**Exercise objective**
Nothing in the data below may be left out; return all of it exactly.

(Beginning of Dataset records)

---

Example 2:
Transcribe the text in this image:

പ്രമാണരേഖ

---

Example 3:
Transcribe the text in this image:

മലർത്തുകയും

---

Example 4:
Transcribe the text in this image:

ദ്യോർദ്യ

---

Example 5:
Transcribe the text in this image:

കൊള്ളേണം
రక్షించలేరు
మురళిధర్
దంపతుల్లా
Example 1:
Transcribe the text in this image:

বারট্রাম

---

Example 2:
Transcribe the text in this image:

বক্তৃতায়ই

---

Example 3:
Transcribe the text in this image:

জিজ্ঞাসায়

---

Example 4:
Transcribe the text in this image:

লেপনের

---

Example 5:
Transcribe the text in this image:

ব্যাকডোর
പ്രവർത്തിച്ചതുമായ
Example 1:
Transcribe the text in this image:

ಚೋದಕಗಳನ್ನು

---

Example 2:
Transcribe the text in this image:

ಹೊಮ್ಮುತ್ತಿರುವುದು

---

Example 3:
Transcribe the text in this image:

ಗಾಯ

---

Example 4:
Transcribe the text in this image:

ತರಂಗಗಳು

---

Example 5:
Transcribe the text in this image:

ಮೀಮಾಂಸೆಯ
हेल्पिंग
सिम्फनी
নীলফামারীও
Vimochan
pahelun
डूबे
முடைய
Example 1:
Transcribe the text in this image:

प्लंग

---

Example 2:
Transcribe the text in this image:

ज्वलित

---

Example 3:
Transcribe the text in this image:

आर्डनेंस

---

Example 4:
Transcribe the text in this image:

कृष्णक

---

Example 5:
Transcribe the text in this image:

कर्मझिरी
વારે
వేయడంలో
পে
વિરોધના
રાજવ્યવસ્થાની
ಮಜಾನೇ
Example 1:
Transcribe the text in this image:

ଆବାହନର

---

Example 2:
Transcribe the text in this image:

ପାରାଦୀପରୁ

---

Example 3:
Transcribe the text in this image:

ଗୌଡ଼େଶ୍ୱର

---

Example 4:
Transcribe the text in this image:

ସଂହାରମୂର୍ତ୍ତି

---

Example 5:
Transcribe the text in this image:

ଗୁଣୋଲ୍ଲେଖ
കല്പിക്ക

(End of Dataset records)

**Written answer**
---

Example 2:
Transcribe the text in this image:

പ്രമാണരേഖ

---

Example 3:
Transcribe the text in this image:

മലർത്തുകയും

---

Example 4:
Transcribe the text in this image:

ദ്യോർദ്യ

---

Example 5:
Transcribe the text in this image:

കൊള്ളേണം
రక్షించలేరు
మురళిధర్
దంపతుల్లా
Example 1:
Transcribe the text in this image:

বারট্রাম

---

Example 2:
Transcribe the text in this image:

বক্তৃতায়ই

---

Example 3:
Transcribe the text in this image:

জিজ্ঞাসায়

---

Example 4:
Transcribe the text in this image:

লেপনের

---

Example 5:
Transcribe the text in this image:

ব্যাকডোর
പ്രവർത്തിച്ചതുമായ
Example 1:
Transcribe the text in this image:

ಚೋದಕಗಳನ್ನು

---

Example 2:
Transcribe the text in this image:

ಹೊಮ್ಮುತ್ತಿರುವುದು

---

Example 3:
Transcribe the text in this image:

ಗಾಯ

---

Example 4:
Transcribe the text in this image:

ತರಂಗಗಳು

---

Example 5:
Transcribe the text in this image:

ಮೀಮಾಂಸೆಯ
हेल्पिंग
सिम्फनी
নীলফামারীও
Vimochan
pahelun
डूबे
முடைய
Example 1:
Transcribe the text in this image:

प्लंग

---

Example 2:
Transcribe the text in this image:

ज्वलित

---

Example 3:
Transcribe the text in this image:

आर्डनेंस

---

Example 4:
Transcribe the text in this image:

कृष्णक

---

Example 5:
Transcribe the text in this image:

कर्मझिरी
વારે
వేయడంలో
পে
વિરોધના
રાજવ્યવસ્થાની
ಮಜಾನೇ
Example 1:
Transcribe the text in this image:

ଆବାହନର

---

Example 2:
Transcribe the text in this image:

ପାରାଦୀପରୁ

---

Example 3:
Transcribe the text in this image:

ଗୌଡ଼େଶ୍ୱର

---

Example 4:
Transcribe the text in this image:

ସଂହାରମୂର୍ତ୍ତି

---

Example 5:
Transcribe the text in this image:

ଗୁଣୋଲ୍ଲେଖ
കല്പിക്ക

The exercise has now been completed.